Latin for Research in the Humanities
Epigraphic manuscript NAL 1149 in the Bibliothèque nationale de France
Sessions will focus on a selected number of Neo-Latin authors in order to build familiarity with their particular styles and rhetorical practices. In the first of the two terms, the readings will come from the works of Francis Petrarch (1304-1374) and Erasmus of Rotterdam (1466?-1536); in the second term students will read extracts from Leon Battista Alberti and Thomas More. The in-depth study of these four authors' style will introduce participants to the particularities of Renaissance Latin and, at the same time, to the conventions of some of the most important genres practised by Neo-Latin writers, such as letter-writing, the philosophical dialogue, or the satirical speech.
The two terms may be taken independently of each other.A previous acquaintance with the Latin language (typically to intermediate level) is required for this course. If you have any questions, please contact the course tutor, Iván Parga Ornelas Email: firstname.lastname@example.org .
Places are limited, and the availability of this course is subject to a minimum enrolment. All classes will be taught virtually via Microsoft Teams on Thursdays from 5:00 to 6:30pm. The first term starts on 6th October 2022 and term 2 will start on 12th January 2023.

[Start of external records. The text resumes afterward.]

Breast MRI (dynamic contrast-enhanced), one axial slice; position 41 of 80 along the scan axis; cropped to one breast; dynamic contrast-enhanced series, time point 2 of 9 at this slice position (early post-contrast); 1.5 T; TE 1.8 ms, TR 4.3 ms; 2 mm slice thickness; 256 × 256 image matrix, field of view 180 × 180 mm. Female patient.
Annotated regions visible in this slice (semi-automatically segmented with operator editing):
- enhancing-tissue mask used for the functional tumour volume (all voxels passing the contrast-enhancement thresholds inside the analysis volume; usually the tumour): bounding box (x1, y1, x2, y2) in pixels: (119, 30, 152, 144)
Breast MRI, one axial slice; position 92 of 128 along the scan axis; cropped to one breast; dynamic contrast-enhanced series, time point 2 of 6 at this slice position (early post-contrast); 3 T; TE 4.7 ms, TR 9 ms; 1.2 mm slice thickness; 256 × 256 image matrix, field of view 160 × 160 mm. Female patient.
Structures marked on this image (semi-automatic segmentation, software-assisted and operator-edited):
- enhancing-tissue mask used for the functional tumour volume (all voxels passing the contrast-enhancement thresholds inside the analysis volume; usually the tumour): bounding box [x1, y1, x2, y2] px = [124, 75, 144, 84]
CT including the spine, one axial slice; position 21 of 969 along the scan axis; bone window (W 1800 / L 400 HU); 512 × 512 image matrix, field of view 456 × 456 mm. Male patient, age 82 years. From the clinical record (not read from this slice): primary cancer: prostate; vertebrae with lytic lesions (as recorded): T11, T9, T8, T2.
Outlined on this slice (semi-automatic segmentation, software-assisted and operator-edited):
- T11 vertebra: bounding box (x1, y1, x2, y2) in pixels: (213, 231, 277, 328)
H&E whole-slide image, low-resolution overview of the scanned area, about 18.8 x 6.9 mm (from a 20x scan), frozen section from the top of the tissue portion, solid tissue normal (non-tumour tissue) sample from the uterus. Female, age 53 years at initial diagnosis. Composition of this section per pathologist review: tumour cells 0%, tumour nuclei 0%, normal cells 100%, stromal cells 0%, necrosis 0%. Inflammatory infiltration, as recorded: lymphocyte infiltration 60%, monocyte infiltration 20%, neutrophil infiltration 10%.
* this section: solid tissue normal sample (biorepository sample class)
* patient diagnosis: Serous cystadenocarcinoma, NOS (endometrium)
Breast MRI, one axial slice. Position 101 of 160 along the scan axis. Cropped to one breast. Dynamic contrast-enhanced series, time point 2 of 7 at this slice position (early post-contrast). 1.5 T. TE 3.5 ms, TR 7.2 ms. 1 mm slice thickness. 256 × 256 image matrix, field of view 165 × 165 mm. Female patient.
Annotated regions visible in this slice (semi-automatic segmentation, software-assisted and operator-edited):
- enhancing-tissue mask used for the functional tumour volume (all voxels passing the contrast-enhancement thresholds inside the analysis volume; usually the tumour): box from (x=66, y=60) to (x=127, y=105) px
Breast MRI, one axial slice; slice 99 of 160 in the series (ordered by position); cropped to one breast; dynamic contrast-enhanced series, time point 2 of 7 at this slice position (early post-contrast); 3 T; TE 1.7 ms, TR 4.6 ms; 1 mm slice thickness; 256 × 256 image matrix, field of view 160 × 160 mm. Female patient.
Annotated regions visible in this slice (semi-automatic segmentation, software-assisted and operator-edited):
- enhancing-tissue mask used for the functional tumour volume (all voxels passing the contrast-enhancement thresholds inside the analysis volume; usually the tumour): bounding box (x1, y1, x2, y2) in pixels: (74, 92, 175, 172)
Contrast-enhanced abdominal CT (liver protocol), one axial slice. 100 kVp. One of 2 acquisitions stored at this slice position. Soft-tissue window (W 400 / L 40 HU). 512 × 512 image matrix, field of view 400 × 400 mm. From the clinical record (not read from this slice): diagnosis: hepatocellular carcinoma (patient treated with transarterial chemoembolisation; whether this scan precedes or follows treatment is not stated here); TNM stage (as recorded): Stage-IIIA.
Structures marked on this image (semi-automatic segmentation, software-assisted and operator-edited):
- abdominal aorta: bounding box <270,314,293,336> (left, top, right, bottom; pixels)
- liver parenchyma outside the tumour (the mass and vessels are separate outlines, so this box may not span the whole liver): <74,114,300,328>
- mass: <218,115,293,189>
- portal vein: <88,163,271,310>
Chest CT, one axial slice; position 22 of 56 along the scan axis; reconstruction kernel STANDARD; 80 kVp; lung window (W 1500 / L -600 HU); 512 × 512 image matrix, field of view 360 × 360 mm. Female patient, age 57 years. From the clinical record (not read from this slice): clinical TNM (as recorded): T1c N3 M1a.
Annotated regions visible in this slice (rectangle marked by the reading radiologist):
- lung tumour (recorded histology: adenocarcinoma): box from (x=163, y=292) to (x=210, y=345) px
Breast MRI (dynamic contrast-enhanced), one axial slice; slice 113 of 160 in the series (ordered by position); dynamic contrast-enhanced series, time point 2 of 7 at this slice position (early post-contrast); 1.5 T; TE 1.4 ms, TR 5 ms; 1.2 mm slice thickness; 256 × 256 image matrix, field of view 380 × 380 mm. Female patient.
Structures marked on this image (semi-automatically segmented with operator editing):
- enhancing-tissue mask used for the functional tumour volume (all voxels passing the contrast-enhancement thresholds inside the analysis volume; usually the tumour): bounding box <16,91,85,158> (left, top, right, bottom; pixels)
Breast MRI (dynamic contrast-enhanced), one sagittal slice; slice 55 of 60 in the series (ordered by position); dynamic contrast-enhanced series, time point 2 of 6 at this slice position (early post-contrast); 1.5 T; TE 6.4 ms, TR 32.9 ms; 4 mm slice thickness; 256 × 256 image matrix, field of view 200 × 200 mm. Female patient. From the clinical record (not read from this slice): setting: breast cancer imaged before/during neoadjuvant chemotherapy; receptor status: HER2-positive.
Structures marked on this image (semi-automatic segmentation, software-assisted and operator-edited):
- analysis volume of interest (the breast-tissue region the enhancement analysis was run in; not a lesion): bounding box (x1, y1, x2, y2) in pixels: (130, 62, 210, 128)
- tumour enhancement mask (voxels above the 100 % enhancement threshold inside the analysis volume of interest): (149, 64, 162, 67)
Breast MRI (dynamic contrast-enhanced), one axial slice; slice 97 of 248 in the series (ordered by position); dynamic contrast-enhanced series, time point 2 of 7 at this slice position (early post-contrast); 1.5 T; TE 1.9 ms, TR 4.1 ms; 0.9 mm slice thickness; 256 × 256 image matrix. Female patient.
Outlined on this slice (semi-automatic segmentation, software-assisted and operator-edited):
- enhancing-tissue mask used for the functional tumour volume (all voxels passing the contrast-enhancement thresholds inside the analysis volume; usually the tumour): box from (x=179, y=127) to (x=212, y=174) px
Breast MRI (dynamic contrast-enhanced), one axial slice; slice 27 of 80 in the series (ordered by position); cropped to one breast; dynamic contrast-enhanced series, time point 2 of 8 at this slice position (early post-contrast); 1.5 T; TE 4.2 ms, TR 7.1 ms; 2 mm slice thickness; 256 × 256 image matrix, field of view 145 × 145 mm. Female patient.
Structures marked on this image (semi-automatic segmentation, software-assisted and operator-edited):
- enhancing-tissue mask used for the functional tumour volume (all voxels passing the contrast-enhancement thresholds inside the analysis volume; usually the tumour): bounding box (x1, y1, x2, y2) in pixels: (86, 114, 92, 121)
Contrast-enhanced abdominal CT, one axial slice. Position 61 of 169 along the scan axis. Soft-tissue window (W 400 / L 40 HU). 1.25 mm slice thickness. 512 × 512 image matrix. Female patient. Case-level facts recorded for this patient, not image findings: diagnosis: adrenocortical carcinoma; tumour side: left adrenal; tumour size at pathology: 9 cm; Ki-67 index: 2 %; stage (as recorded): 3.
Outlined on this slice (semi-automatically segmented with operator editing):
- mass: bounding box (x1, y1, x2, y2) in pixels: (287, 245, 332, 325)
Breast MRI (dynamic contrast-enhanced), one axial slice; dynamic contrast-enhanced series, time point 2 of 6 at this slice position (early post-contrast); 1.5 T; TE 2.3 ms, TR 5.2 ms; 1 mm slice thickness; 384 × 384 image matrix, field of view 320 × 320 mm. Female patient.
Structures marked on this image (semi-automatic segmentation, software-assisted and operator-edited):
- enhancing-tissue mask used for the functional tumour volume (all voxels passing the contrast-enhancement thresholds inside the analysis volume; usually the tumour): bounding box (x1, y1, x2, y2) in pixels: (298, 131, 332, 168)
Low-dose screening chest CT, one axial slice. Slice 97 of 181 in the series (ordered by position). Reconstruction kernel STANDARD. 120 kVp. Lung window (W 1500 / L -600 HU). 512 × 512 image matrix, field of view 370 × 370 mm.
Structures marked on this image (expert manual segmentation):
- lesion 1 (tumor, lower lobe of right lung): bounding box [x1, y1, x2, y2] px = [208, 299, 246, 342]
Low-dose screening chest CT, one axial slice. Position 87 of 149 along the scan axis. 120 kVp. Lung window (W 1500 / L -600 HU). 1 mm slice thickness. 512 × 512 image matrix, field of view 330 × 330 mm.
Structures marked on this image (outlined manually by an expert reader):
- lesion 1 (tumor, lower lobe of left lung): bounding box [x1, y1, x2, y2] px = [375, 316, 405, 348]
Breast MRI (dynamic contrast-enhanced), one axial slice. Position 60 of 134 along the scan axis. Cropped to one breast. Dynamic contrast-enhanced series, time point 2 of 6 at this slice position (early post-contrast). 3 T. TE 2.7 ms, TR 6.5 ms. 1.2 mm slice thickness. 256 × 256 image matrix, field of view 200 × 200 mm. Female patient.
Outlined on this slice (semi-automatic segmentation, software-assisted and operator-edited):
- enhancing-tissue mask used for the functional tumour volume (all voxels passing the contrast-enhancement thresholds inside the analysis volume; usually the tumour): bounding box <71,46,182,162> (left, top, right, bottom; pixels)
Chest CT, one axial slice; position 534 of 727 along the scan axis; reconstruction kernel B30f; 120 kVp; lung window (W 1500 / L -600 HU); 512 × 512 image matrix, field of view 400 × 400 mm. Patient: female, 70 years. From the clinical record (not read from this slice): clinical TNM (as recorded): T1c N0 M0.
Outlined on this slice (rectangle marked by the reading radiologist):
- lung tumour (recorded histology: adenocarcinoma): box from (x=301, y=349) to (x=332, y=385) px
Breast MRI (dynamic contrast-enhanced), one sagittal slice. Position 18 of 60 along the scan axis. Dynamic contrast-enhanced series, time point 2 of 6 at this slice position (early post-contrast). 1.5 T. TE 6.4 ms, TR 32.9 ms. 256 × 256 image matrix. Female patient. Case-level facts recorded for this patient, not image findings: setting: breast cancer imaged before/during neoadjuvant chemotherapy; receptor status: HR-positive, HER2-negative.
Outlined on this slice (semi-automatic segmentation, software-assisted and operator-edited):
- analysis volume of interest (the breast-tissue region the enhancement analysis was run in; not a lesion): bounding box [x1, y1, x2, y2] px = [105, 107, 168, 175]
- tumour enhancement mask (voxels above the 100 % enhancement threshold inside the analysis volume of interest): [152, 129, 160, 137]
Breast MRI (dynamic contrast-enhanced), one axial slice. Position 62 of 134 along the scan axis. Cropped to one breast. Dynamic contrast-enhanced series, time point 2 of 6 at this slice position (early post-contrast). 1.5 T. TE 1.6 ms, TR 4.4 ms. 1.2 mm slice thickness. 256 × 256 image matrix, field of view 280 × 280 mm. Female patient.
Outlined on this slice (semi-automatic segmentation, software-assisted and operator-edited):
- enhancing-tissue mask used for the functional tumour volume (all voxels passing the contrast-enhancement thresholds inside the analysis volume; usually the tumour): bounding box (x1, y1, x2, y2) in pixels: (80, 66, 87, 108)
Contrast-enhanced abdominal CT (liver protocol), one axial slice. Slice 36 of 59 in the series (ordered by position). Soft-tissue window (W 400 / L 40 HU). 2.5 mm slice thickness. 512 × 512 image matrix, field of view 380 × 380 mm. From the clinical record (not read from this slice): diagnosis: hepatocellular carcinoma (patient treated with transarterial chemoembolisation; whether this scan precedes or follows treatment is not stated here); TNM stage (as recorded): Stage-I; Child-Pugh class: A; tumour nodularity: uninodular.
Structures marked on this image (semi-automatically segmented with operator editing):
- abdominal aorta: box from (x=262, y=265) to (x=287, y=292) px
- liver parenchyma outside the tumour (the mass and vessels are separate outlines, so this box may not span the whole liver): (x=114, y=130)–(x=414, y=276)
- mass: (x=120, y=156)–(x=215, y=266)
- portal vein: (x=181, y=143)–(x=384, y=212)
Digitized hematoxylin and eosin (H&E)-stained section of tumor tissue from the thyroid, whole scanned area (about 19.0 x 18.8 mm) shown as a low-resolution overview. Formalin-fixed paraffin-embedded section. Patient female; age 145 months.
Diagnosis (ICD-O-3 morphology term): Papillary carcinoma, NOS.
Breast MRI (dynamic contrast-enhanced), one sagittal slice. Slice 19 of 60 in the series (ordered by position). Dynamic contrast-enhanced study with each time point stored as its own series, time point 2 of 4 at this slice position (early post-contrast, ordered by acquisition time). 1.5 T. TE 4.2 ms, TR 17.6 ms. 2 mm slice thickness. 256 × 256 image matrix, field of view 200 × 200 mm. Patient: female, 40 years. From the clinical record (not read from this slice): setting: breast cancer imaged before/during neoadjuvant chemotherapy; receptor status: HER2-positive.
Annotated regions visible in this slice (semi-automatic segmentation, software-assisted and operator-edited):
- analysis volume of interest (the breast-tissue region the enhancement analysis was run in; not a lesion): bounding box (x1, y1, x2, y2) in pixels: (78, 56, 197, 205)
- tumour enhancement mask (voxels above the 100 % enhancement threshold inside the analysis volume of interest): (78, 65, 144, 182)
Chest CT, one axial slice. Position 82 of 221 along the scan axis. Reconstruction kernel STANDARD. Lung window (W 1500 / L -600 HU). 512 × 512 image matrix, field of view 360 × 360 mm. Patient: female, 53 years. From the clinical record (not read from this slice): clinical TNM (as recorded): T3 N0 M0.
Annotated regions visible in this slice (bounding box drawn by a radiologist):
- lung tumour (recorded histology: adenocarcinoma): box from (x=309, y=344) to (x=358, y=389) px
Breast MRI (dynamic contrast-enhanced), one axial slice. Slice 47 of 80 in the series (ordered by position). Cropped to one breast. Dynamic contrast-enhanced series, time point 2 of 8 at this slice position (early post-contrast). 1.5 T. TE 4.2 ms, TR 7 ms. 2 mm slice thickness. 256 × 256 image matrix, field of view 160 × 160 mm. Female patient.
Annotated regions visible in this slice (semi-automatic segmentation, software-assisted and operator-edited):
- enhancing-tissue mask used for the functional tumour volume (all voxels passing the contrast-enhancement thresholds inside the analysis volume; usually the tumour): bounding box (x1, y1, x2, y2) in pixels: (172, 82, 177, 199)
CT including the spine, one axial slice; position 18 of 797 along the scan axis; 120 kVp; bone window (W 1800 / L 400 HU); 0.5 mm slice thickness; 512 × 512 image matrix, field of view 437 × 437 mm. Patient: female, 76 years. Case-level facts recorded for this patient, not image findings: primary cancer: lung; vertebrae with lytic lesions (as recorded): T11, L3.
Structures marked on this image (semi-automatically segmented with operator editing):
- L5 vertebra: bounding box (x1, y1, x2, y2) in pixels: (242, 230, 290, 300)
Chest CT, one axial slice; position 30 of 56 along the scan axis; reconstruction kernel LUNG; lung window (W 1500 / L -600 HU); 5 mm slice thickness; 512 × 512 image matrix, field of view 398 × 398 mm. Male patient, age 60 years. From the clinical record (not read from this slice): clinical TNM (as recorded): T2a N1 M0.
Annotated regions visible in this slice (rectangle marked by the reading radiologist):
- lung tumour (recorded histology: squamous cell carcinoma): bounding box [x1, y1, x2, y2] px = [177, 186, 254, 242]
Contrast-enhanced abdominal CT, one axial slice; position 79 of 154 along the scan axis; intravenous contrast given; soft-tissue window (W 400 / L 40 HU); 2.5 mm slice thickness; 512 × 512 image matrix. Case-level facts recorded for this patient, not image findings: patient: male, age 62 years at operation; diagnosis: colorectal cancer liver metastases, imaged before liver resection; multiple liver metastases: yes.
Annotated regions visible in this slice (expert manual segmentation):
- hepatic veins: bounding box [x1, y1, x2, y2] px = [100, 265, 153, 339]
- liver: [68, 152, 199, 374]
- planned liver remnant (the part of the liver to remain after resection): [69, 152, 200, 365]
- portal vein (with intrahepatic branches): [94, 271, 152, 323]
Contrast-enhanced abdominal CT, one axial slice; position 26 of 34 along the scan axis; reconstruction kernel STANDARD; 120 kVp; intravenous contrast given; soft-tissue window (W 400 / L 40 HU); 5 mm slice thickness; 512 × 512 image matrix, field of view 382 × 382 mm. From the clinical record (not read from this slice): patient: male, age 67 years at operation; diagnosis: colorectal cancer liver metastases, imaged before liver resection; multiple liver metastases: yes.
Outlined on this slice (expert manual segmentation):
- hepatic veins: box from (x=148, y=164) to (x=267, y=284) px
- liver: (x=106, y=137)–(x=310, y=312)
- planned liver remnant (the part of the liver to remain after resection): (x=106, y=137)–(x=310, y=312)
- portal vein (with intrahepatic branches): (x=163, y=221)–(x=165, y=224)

Students not enrolled in Warwick's Centre for the Study of the Renaissance pay £180 at the beginning of term. Participants from institutions belonging to the Newberry Library's Center for Renaissance Studies Consortium may be able to claim their fees back from local Newberry funds; ask your local representative for more information. To apply to join this class during Term 2, please complete the application form here .
Former students say:
The classes have been really helpful by covering the basics and applying them to the sort of Latin documents we are likely to come across in our research. Studying Latin this way is much more relevant - and can even be fun!
The best way to learn; friendly, relaxed and informal but with a serious purpose. It is essential for my Art History studies that I improve my lapsed Latin and I appreciate the flexible structure of teaching which adapts the coursework to the needs of the current group.